The PEM-2 screen identifies a novel Pli1-dependent pathway of ICL repair. (A). Schematic representing the marker selection process throughout the PEM-2 high-throughput screen. The PEM-2 (Pombe Epistatic Mapper—2) approach is based on recessive resistance to the drug cycloheximide. Step1 (blue panel): construction of the fan1::natMX6 query mutant. Step 2 (green panel): screen of the Bioneer^® deletion mutant library. Mating and selection procedures ensure the maintenance of the three markers NAT^R, G418^R and cyh^R (at the native locus), conferring to the final double deletion mutant resistance to nourseothricin, geneticin and cycloheximide, respectively. See supplementary section and for further details. (B).
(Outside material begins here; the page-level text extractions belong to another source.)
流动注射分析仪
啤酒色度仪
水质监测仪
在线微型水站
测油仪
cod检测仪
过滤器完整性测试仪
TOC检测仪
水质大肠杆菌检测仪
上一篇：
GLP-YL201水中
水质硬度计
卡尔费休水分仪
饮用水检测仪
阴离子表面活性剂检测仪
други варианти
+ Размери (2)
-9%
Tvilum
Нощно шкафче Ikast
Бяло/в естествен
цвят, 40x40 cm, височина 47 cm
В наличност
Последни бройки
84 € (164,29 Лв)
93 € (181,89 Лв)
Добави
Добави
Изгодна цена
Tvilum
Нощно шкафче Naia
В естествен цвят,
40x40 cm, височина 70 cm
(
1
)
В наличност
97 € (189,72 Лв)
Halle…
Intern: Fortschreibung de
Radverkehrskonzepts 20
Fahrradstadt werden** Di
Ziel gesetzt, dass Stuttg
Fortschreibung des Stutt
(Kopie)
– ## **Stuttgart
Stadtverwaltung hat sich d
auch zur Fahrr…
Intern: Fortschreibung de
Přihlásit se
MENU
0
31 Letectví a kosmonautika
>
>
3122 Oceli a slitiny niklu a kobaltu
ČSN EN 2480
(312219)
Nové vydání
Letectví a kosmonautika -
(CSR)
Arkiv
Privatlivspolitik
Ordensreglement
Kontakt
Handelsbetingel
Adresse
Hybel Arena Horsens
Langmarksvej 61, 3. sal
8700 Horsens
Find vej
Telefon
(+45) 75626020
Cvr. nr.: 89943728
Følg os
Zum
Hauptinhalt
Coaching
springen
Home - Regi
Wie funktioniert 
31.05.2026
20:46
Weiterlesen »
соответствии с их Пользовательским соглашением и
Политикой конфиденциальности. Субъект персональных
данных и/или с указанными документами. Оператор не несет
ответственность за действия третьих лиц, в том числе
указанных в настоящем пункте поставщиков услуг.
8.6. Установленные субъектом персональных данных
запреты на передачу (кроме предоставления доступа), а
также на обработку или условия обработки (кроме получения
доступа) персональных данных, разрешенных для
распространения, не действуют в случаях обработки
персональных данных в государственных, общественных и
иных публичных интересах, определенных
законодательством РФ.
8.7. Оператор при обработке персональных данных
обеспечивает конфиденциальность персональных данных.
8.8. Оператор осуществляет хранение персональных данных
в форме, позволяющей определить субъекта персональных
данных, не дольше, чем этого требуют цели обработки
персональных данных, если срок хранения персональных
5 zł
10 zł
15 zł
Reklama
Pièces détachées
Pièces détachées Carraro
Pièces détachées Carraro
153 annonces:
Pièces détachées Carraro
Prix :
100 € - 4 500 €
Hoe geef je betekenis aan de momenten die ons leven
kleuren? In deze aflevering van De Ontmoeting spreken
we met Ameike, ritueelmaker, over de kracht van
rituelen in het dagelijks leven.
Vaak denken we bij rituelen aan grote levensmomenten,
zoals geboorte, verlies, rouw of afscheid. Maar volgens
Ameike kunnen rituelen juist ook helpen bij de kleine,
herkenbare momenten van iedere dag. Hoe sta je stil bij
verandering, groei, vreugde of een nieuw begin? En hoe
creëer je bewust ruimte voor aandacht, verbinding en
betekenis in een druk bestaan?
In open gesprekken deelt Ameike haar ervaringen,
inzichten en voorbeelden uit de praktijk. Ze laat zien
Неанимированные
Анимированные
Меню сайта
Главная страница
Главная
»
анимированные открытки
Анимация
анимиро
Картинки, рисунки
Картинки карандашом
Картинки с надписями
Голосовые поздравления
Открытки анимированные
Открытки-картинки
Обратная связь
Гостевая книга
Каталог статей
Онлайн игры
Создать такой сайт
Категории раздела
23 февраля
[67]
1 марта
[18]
Sensitivity to cisplatin of the combination of mutants hus1, rad1 and rad17 with fan1. Logarithmically grown cultures were spotted in four 1:10 serial dilutions starting from 10⁷ cells (first spot on the left) on YEA plates containing the agents in the amount indicated. rad3-d is used as a standard hypersensitive control for the efficacy of the agents used. The double mutants tested in this and the above experiments were derived from independently constructed single deletion mutants. fan1-d: 3909 and 14152 backgrounds. UV, ultra-violet irradiation; cispl, cisplatin. (C) Sensitivity to UV and cisplatin of the combination of pli1 and fan1 null mutants. As described under (B). (For interpretation of the references to color in this figure legend, the reader is referred to the web version of this article.)

Fig. 4

Pli1 acts on a pathway of ICL repair distinct from the fan1- and the pso2-dependent systems. (A) Sensitivity of pli1-deleted mutants combined with deletions of fan1 and pso2. fan1-d: 3909 background. Logarithmically grown cultures were spotted in four 1:10 serial dilutions starting from 10⁷ cells (first spot on the left) on YEA plates containing the agents in the amount indicated. rad3-d is used as a standard hypersensitive control for the efficacy of the agents used. Abbreviations used: UV, ultra-violet irradiation; cispl, cisplatin. (B) Proposed schematic of ICL resolution in S. pombe. The components of the various DNA repair pathways are shown in the relevant boxes, as assigned from the genetic analysis presented in this study. Left panel: possible roles for Fan1 in the Fan1-dependent resolution pathway. For simplicity, only the double fork model of ICL resolution is shown.